Morreu ontem, aos 92 anos, a escritora portuguesa de ascendência alemã Ilse Losa, um dos nomes mais significativos da nossa literatura juvenil, mas cuja obra se estende ao romance, ao conto e à crónica. Vivia no Porto desde 1934, ano em que chegou a Portugal, fugindo da ascensão nazi. Por Luís Miguel Queirós

Embora existam precedentes célebres, não é nada vulgar que alguém consiga tornar-se um autor de reconhecida relevância numa língua com a qual só contactou já na idade adulta. É esse o caso de Ilse Losa, que poucas palavras conheceria em português quando a sua condição de judia a obrigou a deixar a Alemanha e a procurar refúgio no Porto, onde desembarcou em 1934, aos 21 anos.
Do tempo que viveu no seu país natal, desde a infância passada com os avós numa aldeia próxima de Osnabrück até à sua fuga de uma Alemanha que acabara de levar os nazis ao poder, deixou-nos um notável testemunho no seu romance de estreia, O Mundo em que Vivi, escrito já directamente em português e publicado em 1949. Ficção fortemente autobiográfica, o livro conta a história de uma rapariga judia, Rose Frankfurter - loura e de olhos azuis, tal como Ilse Losa -, que escapa in extremis ao horror dos campos de concentração.

• **Explorar o material**:
A - Qual é o título do romance de estreia de Ilse Losa e em que ano foi publicado, segundo o texto sobre a escritora?
B - Prossiga o texto sobre Ilse Losa a partir da última frase apresentada.
As linhas abaixo não têm qualquer relação com o texto sobre Ilse Losa.

• **Material fornecido**:
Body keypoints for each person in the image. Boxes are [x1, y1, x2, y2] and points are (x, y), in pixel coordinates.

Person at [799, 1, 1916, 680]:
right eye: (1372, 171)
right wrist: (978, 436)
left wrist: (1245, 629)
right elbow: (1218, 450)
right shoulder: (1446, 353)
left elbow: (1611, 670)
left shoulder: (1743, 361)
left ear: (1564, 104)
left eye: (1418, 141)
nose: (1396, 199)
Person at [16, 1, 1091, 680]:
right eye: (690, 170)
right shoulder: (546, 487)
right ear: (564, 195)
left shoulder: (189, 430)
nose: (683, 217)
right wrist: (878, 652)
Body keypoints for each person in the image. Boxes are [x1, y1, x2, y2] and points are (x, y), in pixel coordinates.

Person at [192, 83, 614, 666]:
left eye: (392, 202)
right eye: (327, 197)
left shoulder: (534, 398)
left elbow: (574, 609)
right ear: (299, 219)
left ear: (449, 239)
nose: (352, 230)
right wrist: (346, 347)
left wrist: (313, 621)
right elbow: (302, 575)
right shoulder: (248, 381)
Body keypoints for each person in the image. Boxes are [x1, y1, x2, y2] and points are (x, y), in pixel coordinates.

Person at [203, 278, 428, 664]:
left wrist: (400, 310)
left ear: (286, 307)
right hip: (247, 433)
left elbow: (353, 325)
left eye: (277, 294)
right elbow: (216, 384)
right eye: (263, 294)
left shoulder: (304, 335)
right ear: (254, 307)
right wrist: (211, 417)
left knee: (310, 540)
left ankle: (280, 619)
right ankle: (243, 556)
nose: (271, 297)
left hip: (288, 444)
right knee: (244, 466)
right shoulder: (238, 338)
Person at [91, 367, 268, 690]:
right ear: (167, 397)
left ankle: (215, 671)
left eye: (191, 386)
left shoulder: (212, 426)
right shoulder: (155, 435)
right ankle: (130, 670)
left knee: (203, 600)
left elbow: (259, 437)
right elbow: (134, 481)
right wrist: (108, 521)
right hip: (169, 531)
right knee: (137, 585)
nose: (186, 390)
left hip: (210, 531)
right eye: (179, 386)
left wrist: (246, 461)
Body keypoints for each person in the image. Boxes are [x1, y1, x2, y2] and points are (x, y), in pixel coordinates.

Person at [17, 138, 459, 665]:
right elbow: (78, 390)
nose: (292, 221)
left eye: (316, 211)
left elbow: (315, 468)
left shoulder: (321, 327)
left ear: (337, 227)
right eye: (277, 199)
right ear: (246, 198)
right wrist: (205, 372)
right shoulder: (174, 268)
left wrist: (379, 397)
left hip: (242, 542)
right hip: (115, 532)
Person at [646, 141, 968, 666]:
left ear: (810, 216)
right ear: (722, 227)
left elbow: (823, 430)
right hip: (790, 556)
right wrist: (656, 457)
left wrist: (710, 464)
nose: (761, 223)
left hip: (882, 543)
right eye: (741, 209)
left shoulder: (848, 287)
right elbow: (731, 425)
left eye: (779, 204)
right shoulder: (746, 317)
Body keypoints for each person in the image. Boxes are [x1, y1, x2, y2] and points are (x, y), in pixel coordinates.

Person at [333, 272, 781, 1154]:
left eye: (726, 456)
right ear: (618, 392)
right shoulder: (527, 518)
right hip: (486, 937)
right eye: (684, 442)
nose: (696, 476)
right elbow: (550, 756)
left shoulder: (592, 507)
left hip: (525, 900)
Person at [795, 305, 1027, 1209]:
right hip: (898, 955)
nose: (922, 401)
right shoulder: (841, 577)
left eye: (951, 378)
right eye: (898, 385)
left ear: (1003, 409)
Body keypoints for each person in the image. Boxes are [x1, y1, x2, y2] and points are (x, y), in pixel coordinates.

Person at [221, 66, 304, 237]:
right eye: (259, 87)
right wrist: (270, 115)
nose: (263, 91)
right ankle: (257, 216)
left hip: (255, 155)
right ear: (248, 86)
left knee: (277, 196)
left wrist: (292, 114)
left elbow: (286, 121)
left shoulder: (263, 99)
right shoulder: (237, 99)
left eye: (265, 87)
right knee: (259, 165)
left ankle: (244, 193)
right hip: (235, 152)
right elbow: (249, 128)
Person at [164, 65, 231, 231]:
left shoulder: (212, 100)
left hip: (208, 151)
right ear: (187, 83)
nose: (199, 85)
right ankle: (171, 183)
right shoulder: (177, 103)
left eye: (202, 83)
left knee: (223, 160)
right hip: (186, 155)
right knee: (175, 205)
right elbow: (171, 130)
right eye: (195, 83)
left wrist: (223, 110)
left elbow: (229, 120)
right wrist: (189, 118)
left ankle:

• **Resultados**:
A - O Mundo em que Vivi, publicado em 1949.

B -
Foi também literalmente no último momento que Ilse Lieblich (o seu apelido de solteira) abandonou a Alemanha. A Gestapo tivera acesso a uma carta em que Ilse criticava Hitler e, após um duro interrogatório, ordenou-lhe que voltasse a apresentar-se seis dias mais tarde. Se tivesse comparecido, o campo de concentração era o destino mais do que provável. Ilse fugiu nesse intervalo. O seu irmão mais velho já vivia no Porto, e o mais novo chegaria pouco depois dela.
Em 1935, casou-se com Arménio Losa (1908-1988), um dos mais relevantes arquitectos modernistas portugueses, e adquiriu a nacionalidade portuguesa.
Óscar Lopes foi um dos primeiros a reconhecer a importância do romance de estreia de Ilse Losa, sublinhando, em O Mundo em que Vivi, a vivacidade do retrato da sociedade alemã nos anos que vão do final da Primeira Guerra até à vitória dos nazis, mas elogiando, também, a sua "escrita inexcedivelmente sóbria e transparente".
No mesmo ano de 1949, Ilse Losa publica Faísca Conta a Sua História, a primeira das cerca de duas dezenas de narrativas e peças de teatro que escreveu para crianças. Em 1982, recebe um prémio da Gulbenkian pelo livro Na Quinta das Cerejeiras, e a mesma fundação atribui-lhe, dois anos mais tarde, desta vez pelo conjunto da sua obra, o Grande Prémio de Literatura para Crianças.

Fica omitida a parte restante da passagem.